(Testo estratto)
++++++

Working holiday Canada_Vacanza - Lavoro in Canada

International Experience Canada 2017, il programma Vacanza-Lavoro di grande successo che, ogni anno, permette a tantissimi giovani, di età compresa tra i 18 e i 35 anni, di viaggiare e lavorare in Canada.









"In Canada, Leonardo non ha lo stesso tempo di Cervantes, Pasteur, Rosa Luxemburg ed Einstein".



Nonostante la grande voglia di Canada, sono sempre pochi gli Italiani che ne ottengono la residenza permanente. Per il 2013, Ottawa ne conta 823 e ciò pone il bel paese al 61º posto nella classifica generale di quelle concesse. Sebbene vi siano alcuni incoraggianti segnali di un cambiamento di rotta - vedi: “Express Entry”, il programma sul sito del Ministero del Canada della Cittadinanza che mira ad attirare un'immigrazione, anche italiana, sempre più qualificata,www.cic.gc.ca, e l'azione dei Nostri parlamentari eletti nella ripartizione Nord e Centro America della circoscrizione Estero - i numeri parlano da soli. Fate voi!

++++++

(Dati forniti)
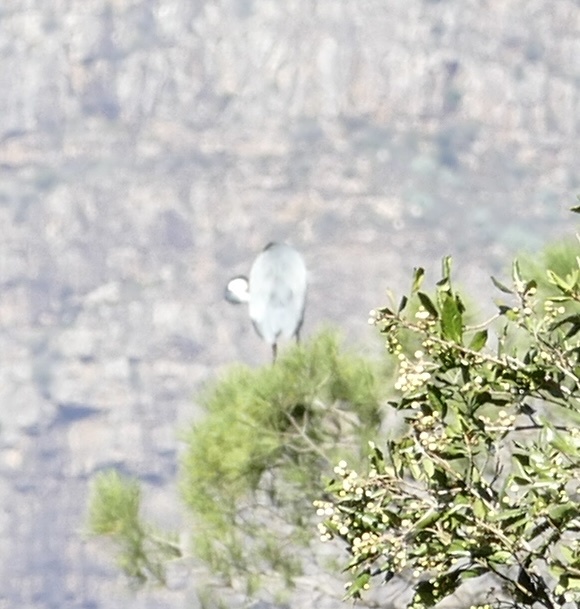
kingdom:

++++++

(Compito da svolgere)
Ricopia per intero il testo sulla Vacanza-Lavoro in Canada, parola per parola e senza cambiare nulla.

(Risposta qui sotto)
Working holiday Canada_Vacanza - Lavoro in Canada

International Experience Canada 2017, il programma Vacanza-Lavoro di grande successo che, ogni anno, permette a tantissimi giovani, di età compresa tra i 18 e i 35 anni, di viaggiare e lavorare in Canada.









"In Canada, Leonardo non ha lo stesso tempo di Cervantes, Pasteur, Rosa Luxemburg ed Einstein".



Nonostante la grande voglia di Canada, sono sempre pochi gli Italiani che ne ottengono la residenza permanente. Per il 2013, Ottawa ne conta 823 e ciò pone il bel paese al 61º posto nella classifica generale di quelle concesse. Sebbene vi siano alcuni incoraggianti segnali di un cambiamento di rotta - vedi: “Express Entry”, il programma sul sito del Ministero del Canada della Cittadinanza che mira ad attirare un'immigrazione, anche italiana, sempre più qualificata,www.cic.gc.ca, e l'azione dei Nostri parlamentari eletti nella ripartizione Nord e Centro America della circoscrizione Estero - i numeri parlano da soli. Fate voi!